Por otro lado, iba afinando su cuerpo y su
instinto. Si bien parecía que al mismo tiempo pulía sus reticencias con los
humanos y cada vez se mostraba más esquivo y reticente o tal vez más
circunspecto.
El verano que
apenas visité el apartamento costero de mis padres las batidas del felino debieron
sobrepasar los límites acostumbrados. De tal manera que sus salidas se
prolongaban durante una semana completa. Probablemente entonces adquiriese la
suficiente pericia como para proveer sus necesidades inmediatas mientras
perseguía otros apetitos.
Llegó el mes de
agosto y hacia su mitad la última excursión de Azkar no alcanzaba su fin. En
ciertos momentos alguien de la familia creía haberlo visto en la escombrera o
cerca del muro costero, mas no había obtenido respuesta alguna al llamarlo.
A las puertas del
final de septiembre el felino no daba señal de su presencia. Mi madre lo
llamaba y le dejaba comida todos los días, pero en vano. La inquietud fue en
aumento y pocos confiábamos en que mantuviese su integridad física. Pensábamos en
la probabilidad de que hubiese sufrido algún desenlace fatal. Sólo mi madre
mantenía la esperanza de que su destreza le hubiese preservado alguna vida.

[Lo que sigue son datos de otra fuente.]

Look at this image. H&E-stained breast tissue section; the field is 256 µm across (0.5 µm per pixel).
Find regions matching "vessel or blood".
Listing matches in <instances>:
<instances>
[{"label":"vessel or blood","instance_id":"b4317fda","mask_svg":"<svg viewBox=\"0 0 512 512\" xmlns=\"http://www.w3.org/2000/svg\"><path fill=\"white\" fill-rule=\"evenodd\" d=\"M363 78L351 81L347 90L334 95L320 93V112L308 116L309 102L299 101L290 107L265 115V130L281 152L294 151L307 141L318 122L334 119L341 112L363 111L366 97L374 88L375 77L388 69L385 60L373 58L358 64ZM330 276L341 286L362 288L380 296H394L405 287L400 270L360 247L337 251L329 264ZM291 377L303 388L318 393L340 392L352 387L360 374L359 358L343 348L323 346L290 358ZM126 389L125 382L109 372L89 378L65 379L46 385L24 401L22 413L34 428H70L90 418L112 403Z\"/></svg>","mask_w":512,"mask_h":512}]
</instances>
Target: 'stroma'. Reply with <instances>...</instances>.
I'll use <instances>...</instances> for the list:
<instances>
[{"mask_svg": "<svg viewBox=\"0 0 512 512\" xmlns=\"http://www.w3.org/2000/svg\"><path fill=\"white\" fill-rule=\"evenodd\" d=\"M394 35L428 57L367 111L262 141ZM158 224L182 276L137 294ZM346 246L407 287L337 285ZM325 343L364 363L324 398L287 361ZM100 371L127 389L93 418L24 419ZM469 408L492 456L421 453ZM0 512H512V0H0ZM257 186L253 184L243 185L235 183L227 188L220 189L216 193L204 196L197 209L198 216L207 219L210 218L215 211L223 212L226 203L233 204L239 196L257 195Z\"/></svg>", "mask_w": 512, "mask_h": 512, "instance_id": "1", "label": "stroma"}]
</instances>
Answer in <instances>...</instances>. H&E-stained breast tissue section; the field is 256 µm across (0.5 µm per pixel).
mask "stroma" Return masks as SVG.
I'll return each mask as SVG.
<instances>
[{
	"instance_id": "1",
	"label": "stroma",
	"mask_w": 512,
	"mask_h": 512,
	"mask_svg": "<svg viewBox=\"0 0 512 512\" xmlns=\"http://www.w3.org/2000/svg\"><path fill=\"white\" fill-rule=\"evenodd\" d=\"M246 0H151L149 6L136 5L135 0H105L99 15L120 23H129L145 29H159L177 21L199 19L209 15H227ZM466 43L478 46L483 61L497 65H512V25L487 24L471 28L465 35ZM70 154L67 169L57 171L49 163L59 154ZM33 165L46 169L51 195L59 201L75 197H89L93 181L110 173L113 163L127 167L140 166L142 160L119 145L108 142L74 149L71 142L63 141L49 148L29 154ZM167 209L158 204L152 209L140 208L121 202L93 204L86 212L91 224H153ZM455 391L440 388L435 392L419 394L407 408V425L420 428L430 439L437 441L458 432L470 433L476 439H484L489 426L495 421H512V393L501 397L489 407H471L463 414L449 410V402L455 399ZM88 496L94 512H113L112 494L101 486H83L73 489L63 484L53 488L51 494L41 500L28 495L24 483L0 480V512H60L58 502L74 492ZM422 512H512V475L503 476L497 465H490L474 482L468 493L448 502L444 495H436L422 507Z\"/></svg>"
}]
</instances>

No
obstante, al final de ese mes me confesó con cierta amargura que su ilusión por
reencontrarlo cualquier día prácticamente había desaparecido.
Octubre daba sus
coletazos finales y el clima no favorecía la permanencia en la región. El mal
tiempo se adueñaba de aquellos parajes tan expuestos a las inclemencias y
tormentas. Los veraneantes casi habían desparecido.
Prácticamente ya
nadie le dejaba comida en su platillo. Y con el penúltimo día de octubre la
familia optó por volver a su vida habitual en la ciudad. Se despidió a Azkar
con honores y se cerró el piso hasta la temporada siguiente.
En la vida diaria
de los H. se barajaban otras cosas importantes como las enfermedades
personales. El recuerdo del gato casi insensiblemente pasaba a mejor vida. El
ritmo de la existencia recobraba su discurrir rutinario.
Cuando mis padres
se recuperaron un tanto, se propusieron una visita puntual al apartamento
veraniego con el fin de cortar el césped y el seto, que crecían con una
rotundidad selvática. Lo hicieron a finales de noviembre. Y cuál no fue su
sorpresa cuando vieron acercarse un felino desarrapado, despeluchado y casi
sarnoso. Su lamentable aspecto lo completaba la pérdida de un ojo. Azkar, el
gato tuerto, había retornado a su refugio, a su hogar temporal. Una lágrima
cayó de los ojos de mi madre.
Volvía necesitado
de cuidados y de nutrientes. Y yo diría que un poco urgido por falta de cariño.
Su imagen delataba que se encontraba en un estado enfermizo. Y así era, pues
tras curarle las múltiples heridas y darle de comer comenzó a vomitar y a
sufrir una suerte de diarrea periódica. No quedó otra opción que llevarle con
prontitud al veterinario. La intención era tratarle de sus muchos males y
lesiones. Sin embargo, no se conseguía atajar la disentería del animal.
Por último,
entregó sus barbas y bigotes un buen día de mediados de diciembre en su hogar
de la ciudad. Mi madre juró que nunca más tendría un animal en casa, visto el
sufrimiento que le causó el desenlace póstumo. Con tantas enfermedades como
había padecido y se lo había llevado por delante una cagalera.
En mi opinión
Azkar entregó una vida plena, llena en lo posible de satisfacción… Le había
costado un ojo y muchos sinsabores, pero al final en su interior seguro que
había un sentimiento del deber cumplido.